REPUBLIKA.CO.ID, BANYUWANGI — Pemerintah Kabupaten (Pemkab) Banyuwangi, Jawa Timur, menggelar Festival Ngerandu Buko pada bulan Ramadhan ini. Ngerandu Buko diambil dari bahasa Osing, suku asli Banyuwangi, yang artinya menunggu waktu berbuka.
Festival tersebut memfasilitasi pelaku usaha mikro, kecil, dan menengah (UMKM), serta masyarakat yang menjual makanan ataupun minuman takjil. “Berburu takjil ini sudah menjadi tradisi kita saat Ramadhan. Momentum ini kami tangkap untuk menumbuhkan ekonomi kerakyatan,” ujar Bupati Banyuwangi Ipuk Fiestiandani.

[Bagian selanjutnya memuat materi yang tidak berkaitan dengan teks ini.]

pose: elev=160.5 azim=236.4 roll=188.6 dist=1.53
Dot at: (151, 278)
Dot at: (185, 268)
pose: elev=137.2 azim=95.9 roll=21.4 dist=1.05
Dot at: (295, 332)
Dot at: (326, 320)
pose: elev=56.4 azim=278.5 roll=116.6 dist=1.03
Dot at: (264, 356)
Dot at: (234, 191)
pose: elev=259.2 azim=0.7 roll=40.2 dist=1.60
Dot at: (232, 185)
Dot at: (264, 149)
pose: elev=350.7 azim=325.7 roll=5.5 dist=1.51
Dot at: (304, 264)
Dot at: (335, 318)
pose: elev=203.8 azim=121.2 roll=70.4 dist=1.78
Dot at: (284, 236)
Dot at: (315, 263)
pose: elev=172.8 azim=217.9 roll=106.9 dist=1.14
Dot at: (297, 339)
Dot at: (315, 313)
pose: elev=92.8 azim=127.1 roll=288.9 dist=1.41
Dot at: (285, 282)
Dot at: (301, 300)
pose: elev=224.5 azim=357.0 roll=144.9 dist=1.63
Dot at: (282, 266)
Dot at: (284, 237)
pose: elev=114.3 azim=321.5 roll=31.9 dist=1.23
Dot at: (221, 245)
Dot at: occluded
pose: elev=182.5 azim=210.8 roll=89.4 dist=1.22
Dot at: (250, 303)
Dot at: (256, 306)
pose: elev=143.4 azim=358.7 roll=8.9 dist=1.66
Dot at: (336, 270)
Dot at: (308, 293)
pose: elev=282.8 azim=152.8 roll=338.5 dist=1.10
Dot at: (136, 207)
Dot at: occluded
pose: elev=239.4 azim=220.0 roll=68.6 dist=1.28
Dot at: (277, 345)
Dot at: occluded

Bupati membuka Festival Ngerandu Buko di Jalan Letjen Sutoyo, Kecamatan Banyuwangi, Selasa (12/3/2024). Festival pasar takjil ini digelar serentak di 39 lokasi wilayah kelurahan dan desa hingga 9 April 2024, mulai pukul 15.00 WIB hingga 21.00 WIB.
Menurut Bupati, ada sekitar 1.354 pelaku UMKM yang terlibat dalam Festival Ngerandu Buko ini. Aneka kuliner tersedia untuk takjil, termasuk makanan khas Banyuwangi, seperti patola dan precet pisang.
Selain aneka kuliner, di sejumlah lokasi pasar takjil akan menyuguhkan atraksi bernuansa Islami untuk menghibur pengunjung.
“Ini upaya memberikan ruang bagi pelaku UMKM agar mereka bisa meraih rezeki di bulan Ramadhan. Kami instruksikan kepada semua camat, lurah, hingga kepala desa, untuk memfasilitasi pasar takjil di wilayah masing-masing,” kata Bupati.
Tidak hanya pelaku usaha, Bupati mengatakan, warga juga biasanya ada yang memanfaatkan momen Ramadhan ini untuk berjualan kuliner rumahan. Bupati berharap pasar takjil Festival Ngerandu Buko ini dapat dikoordinasikan dengan baik.
Bupati juga berpesan agar pasar takjil tidak sampai menimbulkan kemacetan ataupun masalah sampah. “Setiap pedagang wajib menyediakan tempat sampah. Kami juga mengimbau agar pengunjung membawa kantong belanja sendiri untuk mengurangi sampah plastik,” ujar Bupati.
Dalam pelaksanaan festival tersebut, baik pedagang maupun pembeli didorong untuk melakukan transaksi secara nontunai. Pelaku UMKM telah difasilitasi QRIS untuk mendorong transaksi secara digital.